Work task: Say how many lines in the records include the string "Right", adding no other words.

Data to examine:

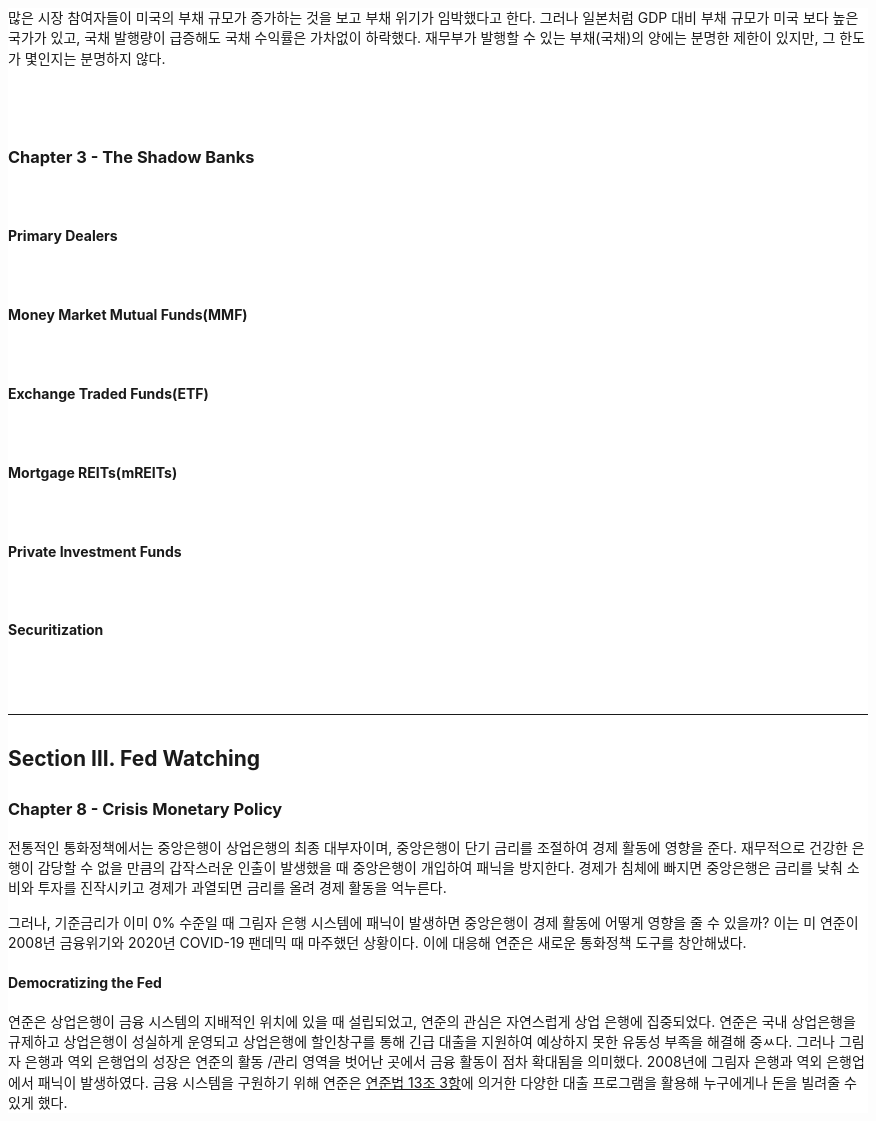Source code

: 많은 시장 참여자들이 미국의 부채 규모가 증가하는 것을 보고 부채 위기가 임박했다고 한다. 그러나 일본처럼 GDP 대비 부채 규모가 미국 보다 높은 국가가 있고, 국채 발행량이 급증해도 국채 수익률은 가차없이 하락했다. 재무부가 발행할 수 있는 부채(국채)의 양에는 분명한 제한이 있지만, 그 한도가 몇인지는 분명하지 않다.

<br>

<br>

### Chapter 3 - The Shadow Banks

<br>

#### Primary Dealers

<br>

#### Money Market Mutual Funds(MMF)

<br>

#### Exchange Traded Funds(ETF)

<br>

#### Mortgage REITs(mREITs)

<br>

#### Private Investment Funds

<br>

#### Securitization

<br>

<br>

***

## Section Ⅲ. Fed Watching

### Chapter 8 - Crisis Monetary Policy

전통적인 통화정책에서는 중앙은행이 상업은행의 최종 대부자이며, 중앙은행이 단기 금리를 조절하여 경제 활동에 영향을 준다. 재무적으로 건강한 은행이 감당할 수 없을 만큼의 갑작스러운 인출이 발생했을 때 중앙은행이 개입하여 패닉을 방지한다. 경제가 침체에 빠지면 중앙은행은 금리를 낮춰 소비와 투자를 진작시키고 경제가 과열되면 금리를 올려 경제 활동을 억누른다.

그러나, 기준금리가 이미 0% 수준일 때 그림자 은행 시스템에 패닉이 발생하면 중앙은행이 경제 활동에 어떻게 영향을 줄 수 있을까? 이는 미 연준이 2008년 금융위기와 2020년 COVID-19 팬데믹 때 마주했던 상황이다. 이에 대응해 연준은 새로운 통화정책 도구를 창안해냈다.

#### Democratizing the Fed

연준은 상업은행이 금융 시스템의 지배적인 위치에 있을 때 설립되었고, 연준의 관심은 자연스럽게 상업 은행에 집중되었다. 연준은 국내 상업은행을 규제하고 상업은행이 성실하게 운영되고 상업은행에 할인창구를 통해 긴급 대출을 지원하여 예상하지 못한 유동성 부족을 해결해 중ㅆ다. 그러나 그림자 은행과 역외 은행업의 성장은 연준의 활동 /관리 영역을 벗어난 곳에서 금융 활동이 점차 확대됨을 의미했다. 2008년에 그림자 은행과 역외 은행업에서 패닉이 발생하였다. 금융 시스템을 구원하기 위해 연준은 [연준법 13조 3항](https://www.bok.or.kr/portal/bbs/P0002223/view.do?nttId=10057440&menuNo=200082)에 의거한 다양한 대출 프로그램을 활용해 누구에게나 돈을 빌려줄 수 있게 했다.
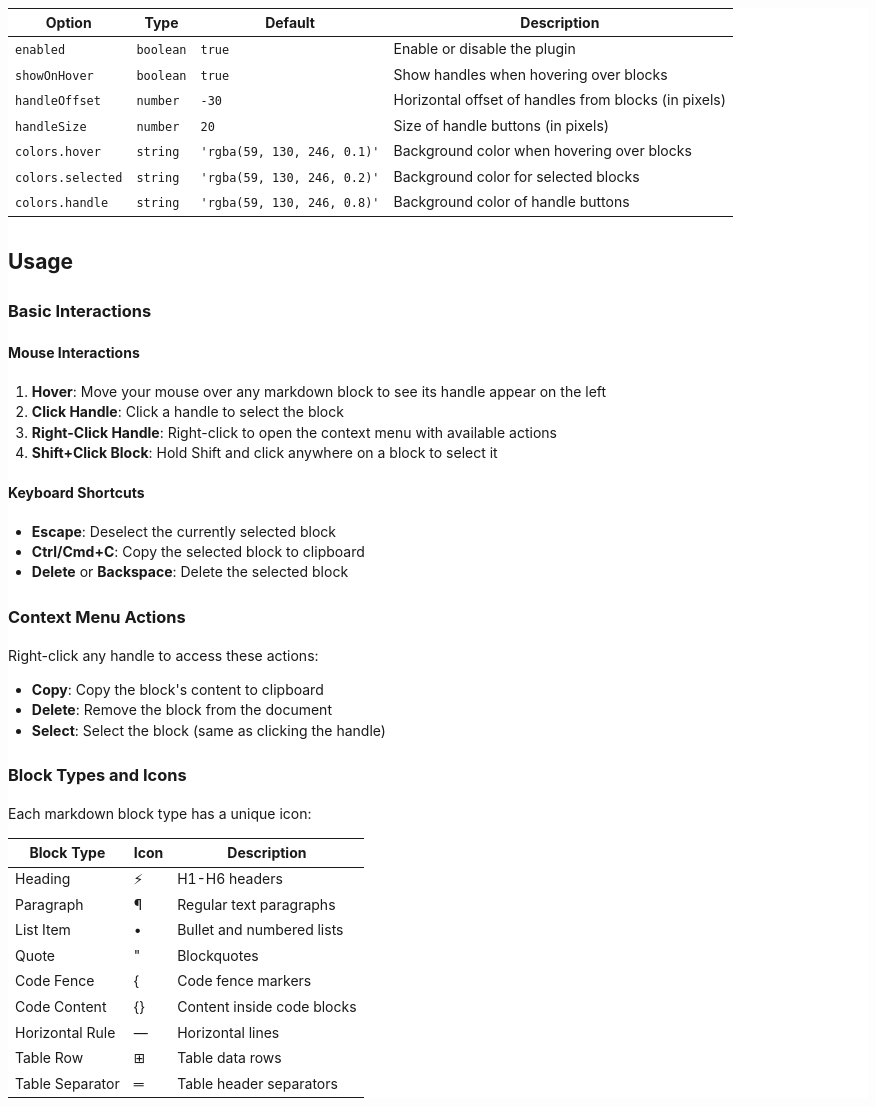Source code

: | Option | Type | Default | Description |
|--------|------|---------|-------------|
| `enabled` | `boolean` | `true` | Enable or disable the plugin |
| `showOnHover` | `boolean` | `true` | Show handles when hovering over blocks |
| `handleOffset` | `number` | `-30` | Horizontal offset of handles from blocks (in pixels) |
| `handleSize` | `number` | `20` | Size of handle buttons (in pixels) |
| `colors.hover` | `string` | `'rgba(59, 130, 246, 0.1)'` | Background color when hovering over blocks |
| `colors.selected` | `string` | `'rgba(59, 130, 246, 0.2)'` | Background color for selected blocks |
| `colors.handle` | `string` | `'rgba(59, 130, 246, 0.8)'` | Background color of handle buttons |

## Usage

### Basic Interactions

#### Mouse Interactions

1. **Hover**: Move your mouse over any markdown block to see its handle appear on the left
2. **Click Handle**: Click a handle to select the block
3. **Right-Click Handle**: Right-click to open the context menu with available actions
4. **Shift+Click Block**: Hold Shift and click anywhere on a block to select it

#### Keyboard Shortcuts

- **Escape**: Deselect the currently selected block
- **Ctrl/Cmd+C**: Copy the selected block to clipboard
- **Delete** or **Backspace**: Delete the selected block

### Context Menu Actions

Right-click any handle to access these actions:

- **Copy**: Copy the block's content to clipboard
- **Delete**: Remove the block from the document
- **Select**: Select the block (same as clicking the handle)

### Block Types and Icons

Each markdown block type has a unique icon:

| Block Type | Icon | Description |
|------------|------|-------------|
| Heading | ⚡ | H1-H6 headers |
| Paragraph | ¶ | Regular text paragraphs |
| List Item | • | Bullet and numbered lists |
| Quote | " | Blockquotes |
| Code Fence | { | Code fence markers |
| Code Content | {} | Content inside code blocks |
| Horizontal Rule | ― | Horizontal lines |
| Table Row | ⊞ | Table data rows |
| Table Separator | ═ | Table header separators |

Result of the task: 2